[ASSIGNMENT]: Locate each line in the entries below that contains the word "many", and copy those lines out in full.

[EXCERPTED DATA]:
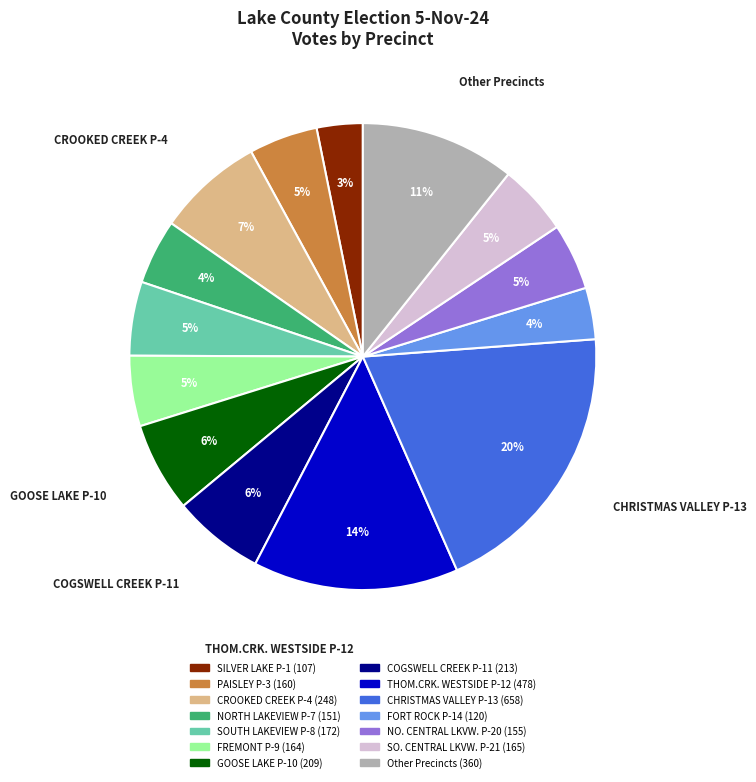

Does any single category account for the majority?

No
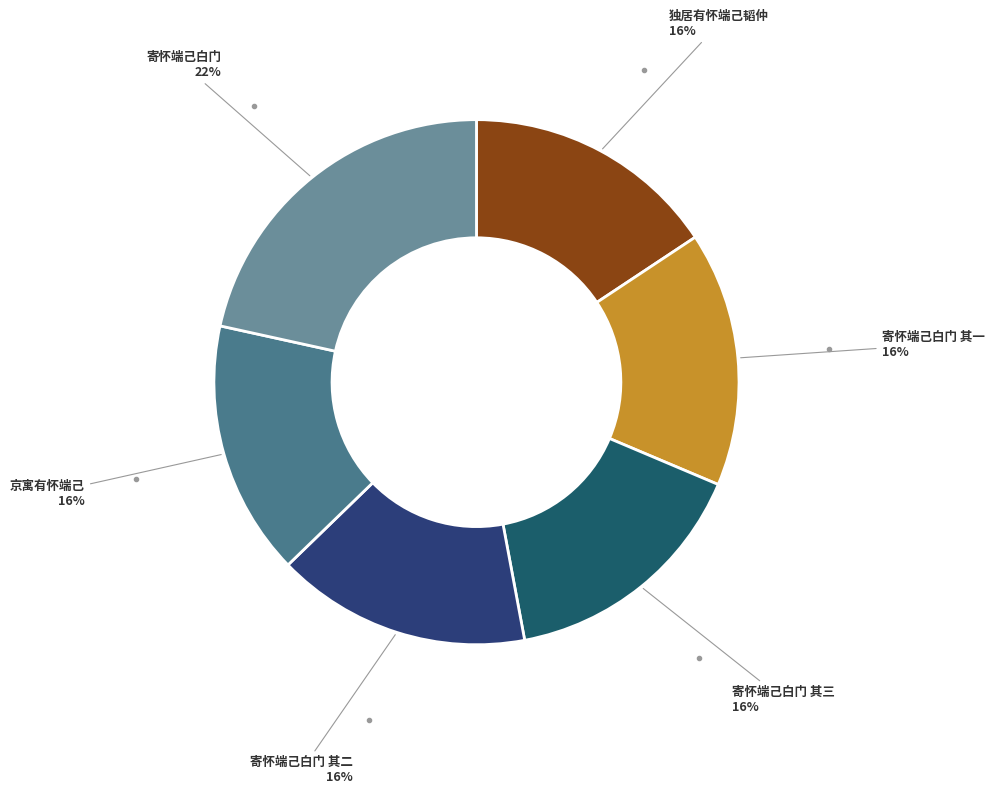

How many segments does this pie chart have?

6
---
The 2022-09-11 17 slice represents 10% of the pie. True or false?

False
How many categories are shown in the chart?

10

[OUTPUT FOR THIS EXERCISE]:
How many segments does this pie chart have?
How many categories are shown in the chart?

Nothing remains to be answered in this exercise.